Aunque, sin tratar de ser pesimista o dar una mirada nostálgica a la educación, tengamos presentes que, como docentes, siempre estamos realizándonos diferentes cuestionamientos que nos permitan vencer los obstáculos que se interpongan en nuestra práctica educativa para formar a nuestros alumnos. Porque, ¿cuántas veces no hemos tenido un sentimiento de impotencia cuando nos tocan alumnos que no quieren estudiar?, ¿cuántas veces no hemos sentido que los esfuerzos realizados no han valido la pena, porque por más que nos esforcemos no podemos contagiar o motivar a los alumnos en su desarrollo integral? Pero sobre todo, ¿cuántas veces no hemos sentido que la educación ha estado fracasando en la construcción de una persona buena, racional, libre, consciente y humana? Sin embargo, este sentimiento de impotencia es el síntoma de una realidad que nos apremia, correspondiendo, en gran medida, a un desarrollo económico, tecnológico y político que conduce a un cambio de valores culturales, lo cual anula o desorienta el objetivo central de la educación. Es decir, mientras las sociedades apuntan a la mejora de la economía y el desarrollo tecnológico, nosotros seguimos repitiendo el mismo discurso desde antes de Cristo: Que el hombre sea bueno.

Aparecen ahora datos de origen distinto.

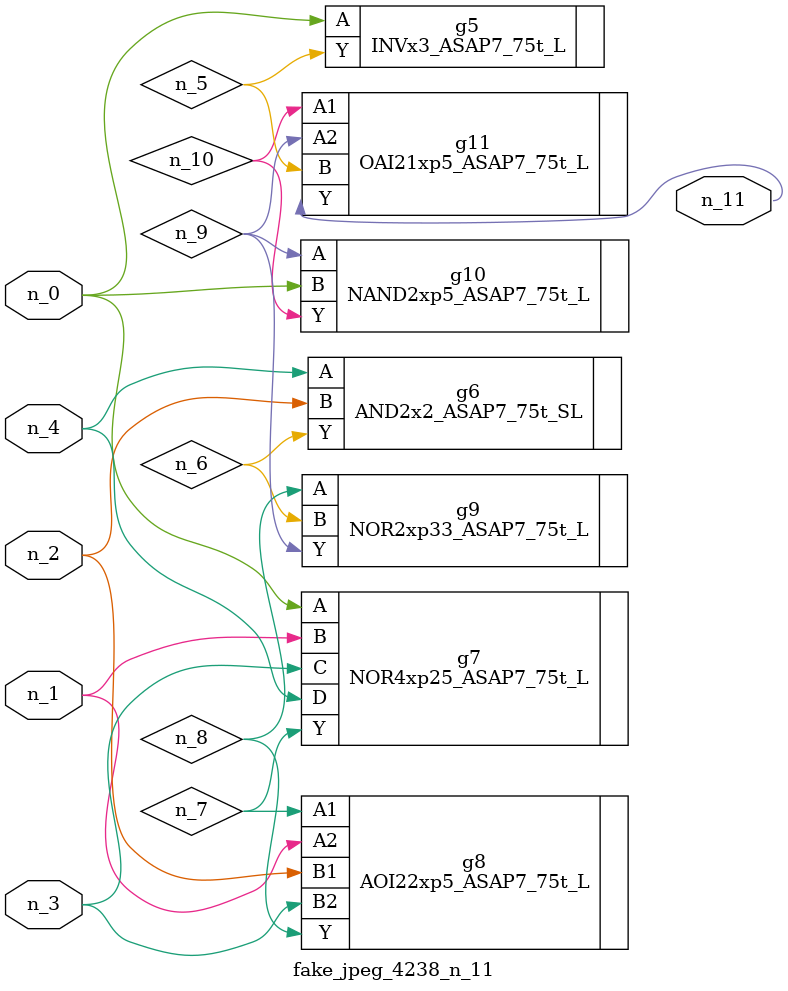
<source format=v>
module fake_jpeg_4238_n_11 (n_3, n_2, n_1, n_0, n_4, n_11);

input n_3;
input n_2;
input n_1;
input n_0;
input n_4;

output n_11;

wire n_10;
wire n_8;
wire n_9;
wire n_6;
wire n_5;
wire n_7;

INVx3_ASAP7_75t_L g5 ( 
.A(n_0),
.Y(n_5)
);

AND2x2_ASAP7_75t_SL g6 ( 
.A(n_4),
.B(n_2),
.Y(n_6)
);

NOR4xp25_ASAP7_75t_L g7 ( 
.A(n_0),
.B(n_1),
.C(n_3),
.D(n_4),
.Y(n_7)
);

AOI22xp5_ASAP7_75t_L g8 ( 
.A1(n_7),
.A2(n_1),
.B1(n_2),
.B2(n_3),
.Y(n_8)
);

NOR2xp33_ASAP7_75t_L g9 ( 
.A(n_8),
.B(n_6),
.Y(n_9)
);

NAND2xp5_ASAP7_75t_L g10 ( 
.A(n_9),
.B(n_0),
.Y(n_10)
);

OAI21xp5_ASAP7_75t_L g11 ( 
.A1(n_10),
.A2(n_9),
.B(n_5),
.Y(n_11)
);


endmodule
</source>
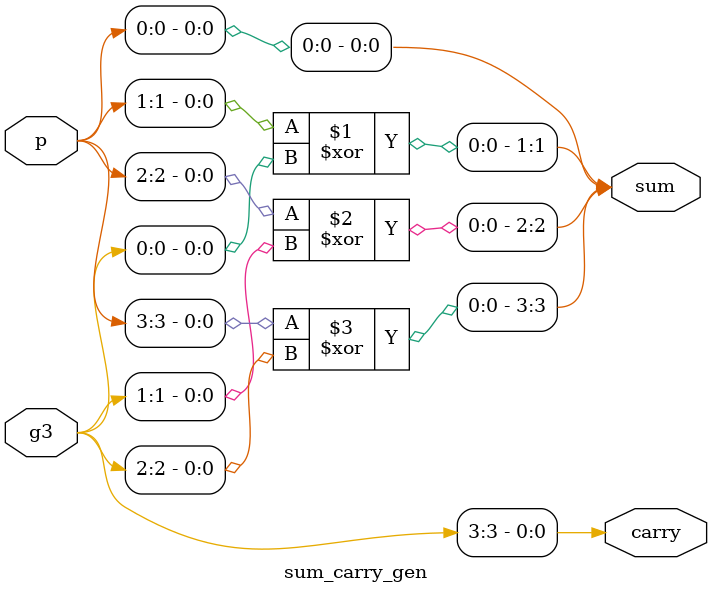
<source format=v>
module kogge_stone_adder (
    input  [3:0] a, b,
    output [3:0] sum,
    output       carry
);

    wire [3:0] p, g;
    wire [3:0] g1, p1;
    wire [3:0] g2, p2; 
    wire [3:0] g3, p3;

    // Generate and propagate module
    gp_generator gp_gen (
        .a(a),
        .b(b),
        .p(p),
        .g(g)
    );

    // Stage 1 module
    stage1 stage1_inst (
        .p(p),
        .g(g),
        .g1(g1),
        .p1(p1)
    );

    // Stage 2 module  
    stage2 stage2_inst (
        .g1(g1),
        .p1(p1),
        .g2(g2),
        .p2(p2)
    );

    // Stage 3 module
    stage3 stage3_inst (
        .g2(g2),
        .p2(p2),
        .g3(g3),
        .p3(p3)
    );

    // Final sum and carry module
    sum_carry_gen sum_carry_inst (
        .p(p),
        .g3(g3),
        .sum(sum),
        .carry(carry)
    );

endmodule

// Generate and propagate module
module gp_generator (
    input  [3:0] a, b,
    output [3:0] p, g
);
    assign p = a ^ b;
    assign g = a & b;
endmodule

// Stage 1 module
module stage1 (
    input  [3:0] p, g,
    output [3:0] g1, p1
);
    assign g1[0] = g[0];
    assign p1[0] = p[0];
    
    assign g1[1] = g[1] | (p[1] & g[0]);
    assign p1[1] = p[1] & p[0];
    
    assign g1[2] = g[2] | (p[2] & g[1]);
    assign p1[2] = p[2] & p[1];
    
    assign g1[3] = g[3] | (p[3] & g[2]);
    assign p1[3] = p[3] & p[2];
endmodule

// Stage 2 module
module stage2 (
    input  [3:0] g1, p1,
    output [3:0] g2, p2
);
    assign g2[0] = g1[0];
    assign p2[0] = p1[0];
    
    assign g2[1] = g1[1];
    assign p2[1] = p1[1];
    
    assign g2[2] = g1[2] | (p1[2] & g1[0]);
    assign p2[2] = p1[2] & p1[0];
    
    assign g2[3] = g1[3] | (p1[3] & g1[1]);
    assign p2[3] = p1[3] & p1[1];
endmodule

// Stage 3 module
module stage3 (
    input  [3:0] g2, p2,
    output [3:0] g3, p3
);
    assign g3[0] = g2[0];
    assign p3[0] = p2[0];
    
    assign g3[1] = g2[1];
    assign p3[1] = p2[1];
    
    assign g3[2] = g2[2];
    assign p3[2] = p2[2];
    
    assign g3[3] = g2[3] | (p2[3] & g2[0]);
    assign p3[3] = p2[3] & p2[0];
endmodule

// Final sum and carry module
module sum_carry_gen (
    input  [3:0] p, g3,
    output [3:0] sum,
    output       carry
);
    assign sum[0] = p[0];
    assign sum[1] = p[1] ^ g3[0];
    assign sum[2] = p[2] ^ g3[1];
    assign sum[3] = p[3] ^ g3[2];
    assign carry = g3[3];
endmodule
</source>
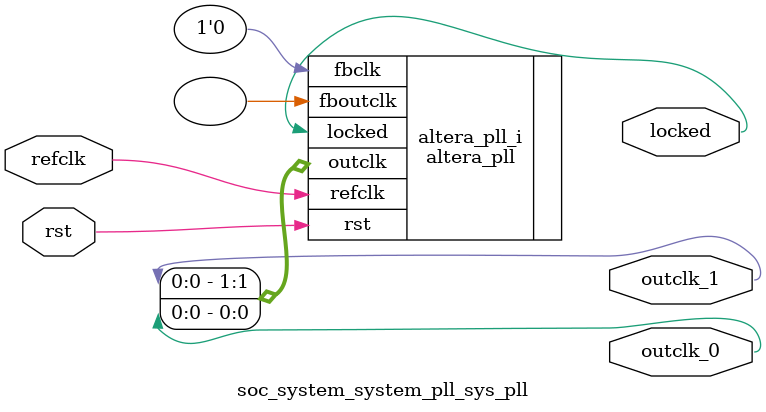
<source format=v>
`timescale 1ns/10ps
module  soc_system_system_pll_sys_pll(

	// interface 'refclk'
	input wire refclk,

	// interface 'reset'
	input wire rst,

	// interface 'outclk0'
	output wire outclk_0,

	// interface 'outclk1'
	output wire outclk_1,

	// interface 'locked'
	output wire locked
);

	altera_pll #(
		.fractional_vco_multiplier("false"),
		.reference_clock_frequency("50.0 MHz"),
		.operation_mode("direct"),
		.number_of_clocks(2),
		.output_clock_frequency0("100.000000 MHz"),
		.phase_shift0("0 ps"),
		.duty_cycle0(50),
		.output_clock_frequency1("100.000000 MHz"),
		.phase_shift1("-3000 ps"),
		.duty_cycle1(50),
		.output_clock_frequency2("0 MHz"),
		.phase_shift2("0 ps"),
		.duty_cycle2(50),
		.output_clock_frequency3("0 MHz"),
		.phase_shift3("0 ps"),
		.duty_cycle3(50),
		.output_clock_frequency4("0 MHz"),
		.phase_shift4("0 ps"),
		.duty_cycle4(50),
		.output_clock_frequency5("0 MHz"),
		.phase_shift5("0 ps"),
		.duty_cycle5(50),
		.output_clock_frequency6("0 MHz"),
		.phase_shift6("0 ps"),
		.duty_cycle6(50),
		.output_clock_frequency7("0 MHz"),
		.phase_shift7("0 ps"),
		.duty_cycle7(50),
		.output_clock_frequency8("0 MHz"),
		.phase_shift8("0 ps"),
		.duty_cycle8(50),
		.output_clock_frequency9("0 MHz"),
		.phase_shift9("0 ps"),
		.duty_cycle9(50),
		.output_clock_frequency10("0 MHz"),
		.phase_shift10("0 ps"),
		.duty_cycle10(50),
		.output_clock_frequency11("0 MHz"),
		.phase_shift11("0 ps"),
		.duty_cycle11(50),
		.output_clock_frequency12("0 MHz"),
		.phase_shift12("0 ps"),
		.duty_cycle12(50),
		.output_clock_frequency13("0 MHz"),
		.phase_shift13("0 ps"),
		.duty_cycle13(50),
		.output_clock_frequency14("0 MHz"),
		.phase_shift14("0 ps"),
		.duty_cycle14(50),
		.output_clock_frequency15("0 MHz"),
		.phase_shift15("0 ps"),
		.duty_cycle15(50),
		.output_clock_frequency16("0 MHz"),
		.phase_shift16("0 ps"),
		.duty_cycle16(50),
		.output_clock_frequency17("0 MHz"),
		.phase_shift17("0 ps"),
		.duty_cycle17(50),
		.pll_type("General"),
		.pll_subtype("General")
	) altera_pll_i (
		.rst	(rst),
		.outclk	({outclk_1, outclk_0}),
		.locked	(locked),
		.fboutclk	( ),
		.fbclk	(1'b0),
		.refclk	(refclk)
	);
endmodule


</source>
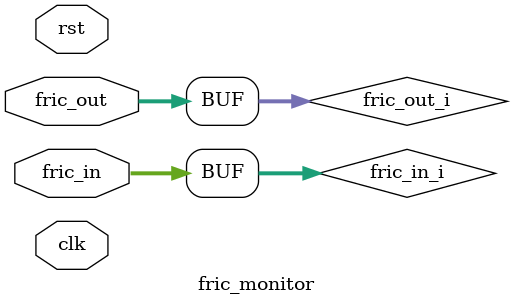
<source format=v>
/****************************************************************************
 * Copyright (c) 2009 by Focus Robotics. All rights reserved.
 *
 * This program is an unpublished work fully protected by the United States 
 * copyright laws and is considered a trade secret belonging to the copyright
 * holder. No part of this design may be reproduced stored in a retrieval 
 * system, or transmitted, in any form or by any means, electronic, 
 * mechanical, photocopying, recording, or otherwise, without prior written 
 * permission of Focus Robotics, Inc.
 *
 * Proprietary and Confidential
 *
 * Created By   :  Daniel Grabowski
 * Creation_Date:  Feb 2012
 * 
 * Brief Description:
 * 
 * Functionality:
 * 
 * Issues:
 * 
 * Limitations:
 * 
 * Testing:
 * 
 * Synthesis:
 * 
 ******************************************************************************/

module fric_monitor
  (
   clk,
   rst,
   fric_in,
   fric_out
   );

   input           clk;
   input 	   rst;
   input [7:0] 	   fric_in;
   input [7:0]     fric_out;

   wire [7:0] 	   fric_out_i;
   wire [7:0] 	   fric_in_i;
   
   assign #1 	   fric_out_i = fric_out;
   assign #1 	   fric_in_i = fric_in;
   

endmodule // fric_monitor







</source>
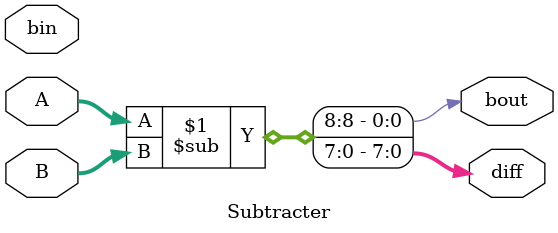
<source format=sv>
`default_nettype none

module Decoder
    (input logic [2:0] I,
     input logic   en,
     output logic [7:0] D);

     always_comb begin
         if (en)
             D = 8'b1 << I;
         else
             D = 8'b0;
     end

endmodule : Decoder

module BarrelShifter
    (input logic [15:0] V,
     input logic   [3:0] by,
     output logic [15:0] S);

     always_comb begin
          S = V << by;
     end

endmodule : BarrelShifter

module Multiplexer
    (input logic [7:0] I,
     input logic [2:0] S,
     output logic Y);

    always_comb begin
        Y = I[S];
    end

endmodule : Multiplexer

module Mux2to1
    (input logic [7:0] I0,
     input logic [7:0] I1,
     input logic        S,
     output logic [7:0] Y);

        assign Y = (S) ? I1 : I0;

endmodule : Mux2to1

module MagComp
    (input logic [7:0] A,
     input logic [7:0] B,
     output logic AltB,
     output logic AeqB,
     output logic AgtB);

    always_comb begin
        AeqB = (A === B);
        AltB = (A < B);
        AgtB = (A > B);

    end

endmodule : MagComp

module Comparator
    (input logic [3:0] A,
     input logic [3:0] B,
     output logic AeqB);

    assign AeqB = (A === B);

endmodule : Comparator

module Adder
    (output logic cout,
     input logic cin,
     output logic [7:0] sum,
     input logic [7:0] A,
     input logic [7:0] B);

    assign {cout, sum} = A + B;

endmodule : Adder

module Subtracter
    (output logic bout,
     input logic bin,
     output logic [7:0] diff,
     input logic [7:0] A,
     input logic [7:0] B);

    assign {bout, diff} = A - B;

endmodule : Subtracter

</source>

Partiendo de lo anterior, para los docentes, lo más fácil sería no hacer nada y aceptar que la educación ha tomado un rumbo hacia el Triángulo de las Bermudas del cual es difícil escapar, llevándonos a la pérdida del propio hombre, del propio ser, de uno mismo. Pero, si en lugar de ser pasivos,  indiferentes y apáticos comenzamos a ser como Job y preguntamos a un ser supremo: ¿Sabes por qué soy maestro? ¿Sabes por qué educo? ¿Me puedes decir qué camino tomar o hacia dónde ir? ¿Sabes cómo debo enseñar a mis alumnos? ¿Cómo puedo contagiarlos o asombrarlos?.... hasta llegar a cincuenta preguntas, para que quizás tengamos una respuesta para cada una de ellas o bien una para todas que nos permitan ver la magia del poder educar para transformar la mente y contagiar el corazón de nuestros alumnos.

Para finalizar, el número 50 quizás pueda ser considerado como un número mágico, como un número trascendente que lleva a la elevación del alma hacia la perfección, o simplemente entendido como el número de alumnos que tenemos por grupo y a quienes debemos enseñar. Pero en este caso, caro lector, representan cincuenta reflexiones que hasta el momento no se han, del todo, podido aclarar, porque si de algo estoy segura es, de que entre más estudio más preguntas emergen y por lo tanto, menos respuestas tengo.